Tracking south at between 16 and 17 knots, they were also keeping an eye on a group of rivals that have taken a more westerly route, including Alex Thomson and the 2001 winner, Roland Jourdain, in Sill. Thomson said yesterday that he hoped a new weather system would allow them to reel back the 70-mile lead which Golding and Thompson have over them.

Golding has played a canny game, placing Ecover in such a way as to keep his options open. "We have been monitoring Sill's progress in the west, but any benefit she may have will diminish," said Golding. "I think we are in a good spot. We will just have to wait and see."

The biggest threat is still from Jean-Pierre Dick and Nicolas Abiven, in Virbac, because Nick Moloney and Sam Davies have slipped over 160 miles astern in Team Cowes.

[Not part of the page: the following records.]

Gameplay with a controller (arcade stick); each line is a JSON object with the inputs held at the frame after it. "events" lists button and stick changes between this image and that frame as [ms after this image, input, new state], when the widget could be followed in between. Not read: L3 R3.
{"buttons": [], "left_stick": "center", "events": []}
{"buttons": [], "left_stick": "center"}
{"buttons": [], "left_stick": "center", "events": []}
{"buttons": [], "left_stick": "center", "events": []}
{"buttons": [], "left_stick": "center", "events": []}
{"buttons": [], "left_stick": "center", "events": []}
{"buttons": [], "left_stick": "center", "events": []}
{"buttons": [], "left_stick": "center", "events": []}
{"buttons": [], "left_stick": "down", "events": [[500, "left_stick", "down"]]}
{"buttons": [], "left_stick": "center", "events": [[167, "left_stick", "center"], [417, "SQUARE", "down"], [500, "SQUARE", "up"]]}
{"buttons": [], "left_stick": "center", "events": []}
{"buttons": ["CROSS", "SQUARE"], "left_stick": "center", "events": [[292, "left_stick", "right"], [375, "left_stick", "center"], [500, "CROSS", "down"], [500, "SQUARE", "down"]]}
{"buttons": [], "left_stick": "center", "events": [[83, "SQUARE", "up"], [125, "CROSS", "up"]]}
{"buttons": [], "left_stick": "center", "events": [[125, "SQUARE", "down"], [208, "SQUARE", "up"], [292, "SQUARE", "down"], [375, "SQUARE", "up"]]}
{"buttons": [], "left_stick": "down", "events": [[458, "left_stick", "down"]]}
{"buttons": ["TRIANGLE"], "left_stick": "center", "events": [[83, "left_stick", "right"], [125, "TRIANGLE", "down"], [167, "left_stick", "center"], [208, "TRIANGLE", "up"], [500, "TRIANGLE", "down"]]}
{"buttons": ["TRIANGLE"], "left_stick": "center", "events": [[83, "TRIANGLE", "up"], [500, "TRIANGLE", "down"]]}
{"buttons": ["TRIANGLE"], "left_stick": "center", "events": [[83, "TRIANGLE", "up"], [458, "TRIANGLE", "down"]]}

Further to the east, Davies remains optimistic. "Unfortunately for us, the boats in the west have so far got away with it," she said. "But we continue to push hard and try to get a few extra miles in every day. It is going to be a hard race, but we are hooning [zooming] now."

Jean-Luc Nélias and Loick Peyron, in Belgacom, held a 22-mile lead in the 60-foot multihull fleet with Ellen MacArthur slipping to eighth, 117 miles behind with Alain Gautier in Foncia.

In the 50-foot monohulls, Britain's Conrad Humphreys and Paul Larsen have established a 15-mile lead in Hellomoto.